Wheat prices are depressed due to record world wheat stocks, relatively high feed grain stocks, and questionable quality of the wheat in storage. I suspect that if the 2016 wheat is relatively high test weight and with 12 percent protein or better, the basis and the KC wheat contract price will improve.
A market strategy to consider is selling wheat using price and target dates. For example, all wheat will be sold by December 31. The plan had the first 20 percent to be sold by September 30 or $4.50, whichever happens first. Cash prices hit $4.54 on Sept 14 so the first 20 percent was sold for $4.54. The second 20 percent lot was scheduled to be sold for $4.75 or Oct 15, whichever one happened first. The wheat price peaked at $4.68 (below $4.75) on Oct 6. The wheat was sold on October 15 for $4.45. The next 20 percent will be sold for $4.68 or November 10, whichever one happens first. The price didn't reach $4.45 so was sold for $4.10 on November 10. The final 20 percent will be sold for $4.45 or on December 31, whichever occurs first. On December 10, the cash price is $4.35, which is up from $4.01 on Dec 1.
There just has to be a way to know when to sell wheat and when to store it. In reviewing some old files, I found a one-page guide on how to determine which marketing strategy to use at harvest. The strategies included sell cash, hedge, store, and option strategies.
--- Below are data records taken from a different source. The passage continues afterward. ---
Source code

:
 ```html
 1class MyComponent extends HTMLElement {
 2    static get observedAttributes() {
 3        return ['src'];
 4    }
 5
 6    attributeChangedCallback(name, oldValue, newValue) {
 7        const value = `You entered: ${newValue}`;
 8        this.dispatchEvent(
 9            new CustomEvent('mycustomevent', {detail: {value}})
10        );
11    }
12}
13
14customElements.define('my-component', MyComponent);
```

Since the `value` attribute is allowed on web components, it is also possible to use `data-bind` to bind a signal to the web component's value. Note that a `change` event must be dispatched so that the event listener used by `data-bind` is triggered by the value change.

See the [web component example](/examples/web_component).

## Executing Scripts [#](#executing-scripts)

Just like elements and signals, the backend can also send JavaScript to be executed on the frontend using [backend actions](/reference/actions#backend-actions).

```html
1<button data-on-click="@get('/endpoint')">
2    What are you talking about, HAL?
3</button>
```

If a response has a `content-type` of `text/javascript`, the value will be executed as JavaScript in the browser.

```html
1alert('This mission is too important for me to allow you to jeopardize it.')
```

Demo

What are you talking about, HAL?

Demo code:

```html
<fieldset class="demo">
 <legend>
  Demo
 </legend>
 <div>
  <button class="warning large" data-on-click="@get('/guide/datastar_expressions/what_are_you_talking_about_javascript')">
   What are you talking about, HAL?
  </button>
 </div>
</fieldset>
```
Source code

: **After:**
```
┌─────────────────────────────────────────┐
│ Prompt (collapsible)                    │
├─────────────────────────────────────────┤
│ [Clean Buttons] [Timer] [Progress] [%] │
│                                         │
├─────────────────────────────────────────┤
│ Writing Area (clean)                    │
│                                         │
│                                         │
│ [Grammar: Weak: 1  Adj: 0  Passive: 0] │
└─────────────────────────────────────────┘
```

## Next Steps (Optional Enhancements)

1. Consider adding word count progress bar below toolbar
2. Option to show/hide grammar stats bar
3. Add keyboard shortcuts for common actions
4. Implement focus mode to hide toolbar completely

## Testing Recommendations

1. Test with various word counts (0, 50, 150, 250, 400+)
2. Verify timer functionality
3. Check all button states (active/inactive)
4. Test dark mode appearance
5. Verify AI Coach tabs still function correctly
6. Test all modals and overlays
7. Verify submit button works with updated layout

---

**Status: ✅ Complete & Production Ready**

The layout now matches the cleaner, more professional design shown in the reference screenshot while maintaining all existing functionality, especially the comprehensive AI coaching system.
The signals were if the basis and/or the KCBT Dec futures price were above or below normal. I collected cash prices, basis and futures prices from 1970 to present and evaluated the signals. The result was that the basis is a relatively good indicator if a storage hedge will work. The futures price was useless as a signal.
The research is not complete, but my expected conclusion has been published by Carl Zulauf (Ohio State University) and Scott Irwin (University of Illinois), "With few exceptions, the field crop producers who survive will be those who have the lowest cost of production because efforts to improve revenue through better marketing of the commodity produced will meet with limited success over time."..."A good marketing program starts with a good program for managing and controlling the cost of production."